Hotel Nodo: “naturally urban”. A hotel with façades covered in Laminam bioactive surfaces was the first building to actively combat South America’s (*) pollution in Chile’s capital. Its architect, Ricardo Stein, designed the hotel to create a building that could not only iconographically reproduce a forest inside a city (just like a landscape), but could function like a forest and purify the air – like an artificial living organism.
Laminam was the first to make this possible. The company supplied the cladding surfaces for the Hotel Nodo in Santiago, Chile making it South America’s (*) first bioactive building. The Italian company’s products treated with bioactive technology were selected by Chilean architect Ricardo Stein, who is specialised in eco-sustainable buildings, for his project. He wanted an architectural element that could aesthetically evoke nature in an artificial area while actively fighting pollution.

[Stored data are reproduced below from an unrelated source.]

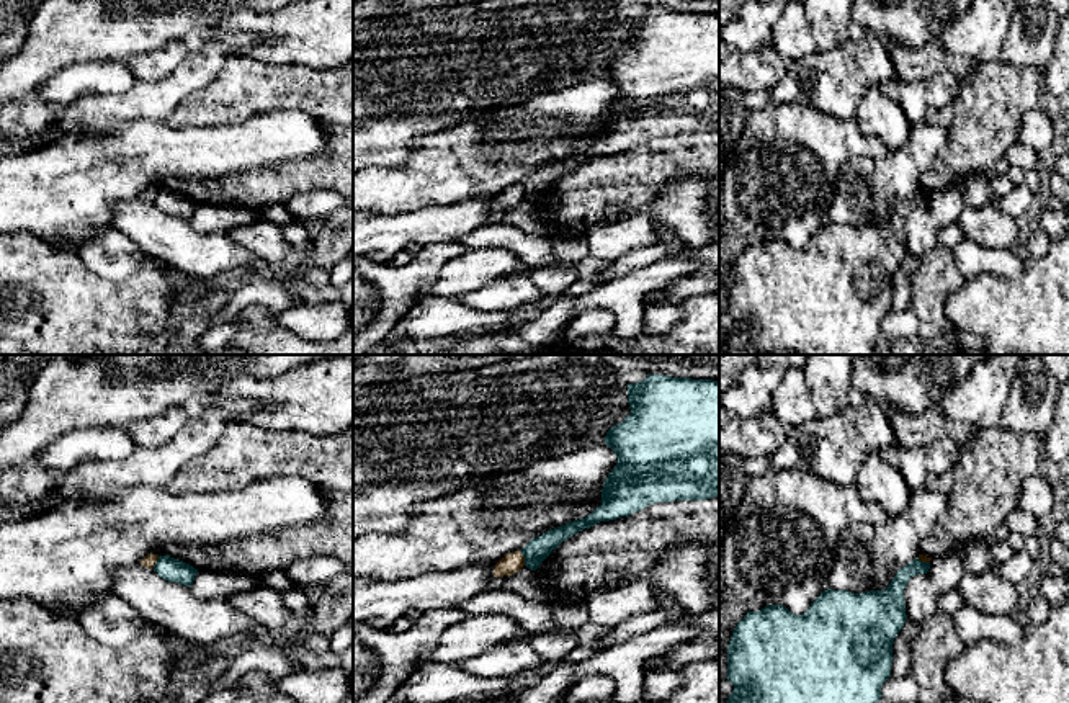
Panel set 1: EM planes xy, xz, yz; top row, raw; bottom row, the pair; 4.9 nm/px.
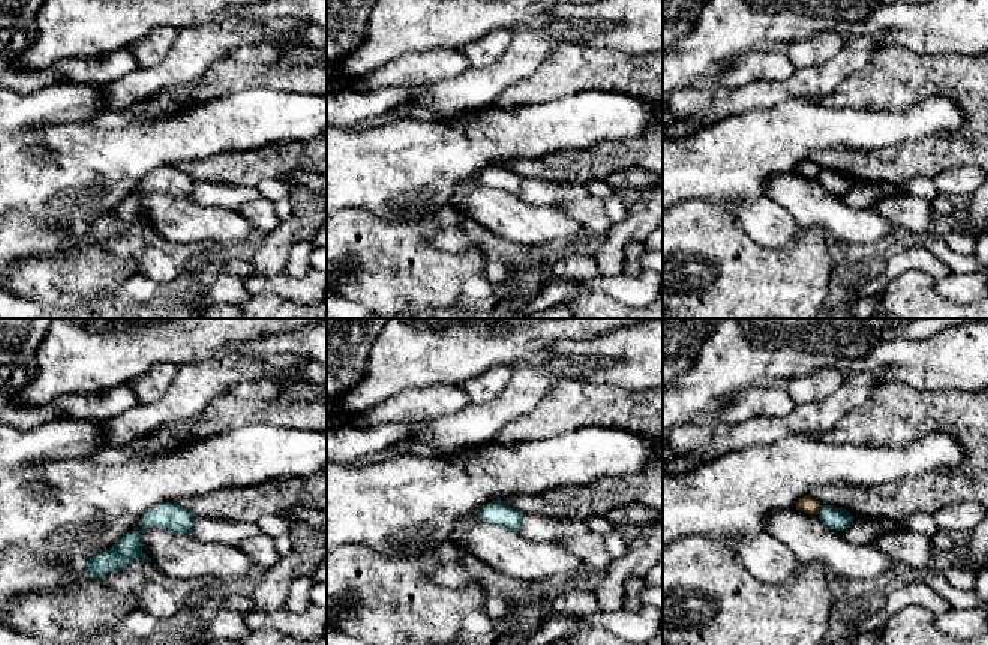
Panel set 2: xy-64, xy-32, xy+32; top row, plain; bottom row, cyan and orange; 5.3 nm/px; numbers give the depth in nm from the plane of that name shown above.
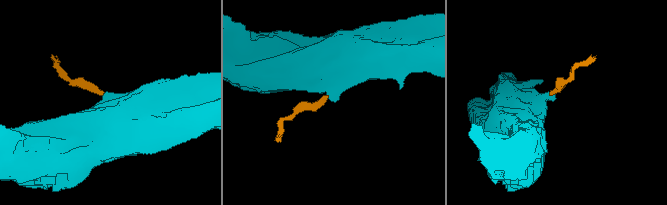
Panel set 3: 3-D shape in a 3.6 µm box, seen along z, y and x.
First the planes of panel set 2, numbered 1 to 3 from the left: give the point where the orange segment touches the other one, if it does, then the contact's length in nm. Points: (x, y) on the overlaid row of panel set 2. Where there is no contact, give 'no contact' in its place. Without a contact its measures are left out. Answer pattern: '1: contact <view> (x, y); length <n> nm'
1: no contact
2: no contact
3: contact xy+32 (819, 510); length 50 nm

Stein explained, “Chile is presented to other countries as a land of landscapes. The Hotel Nodo attempts to iconographically represent landscapes as an element of differentiation, and satisfy the search for unique new experiences for people who temporarily live in a hotel. At the same time, the hotel was built with the intention of artificially reproducing nature and not only for aesthetic reasons. The goal was to create a structure associated with the idea of being a living organism.” To reach his goal, Stein did not choose a design solution that involved natural materials (stone and wood) or the creation of architectural spaces where trees could grow, like Stefano Boeri’s famous “Bosco Verticale” in Milan. Stein opted for a conceptual solution instead.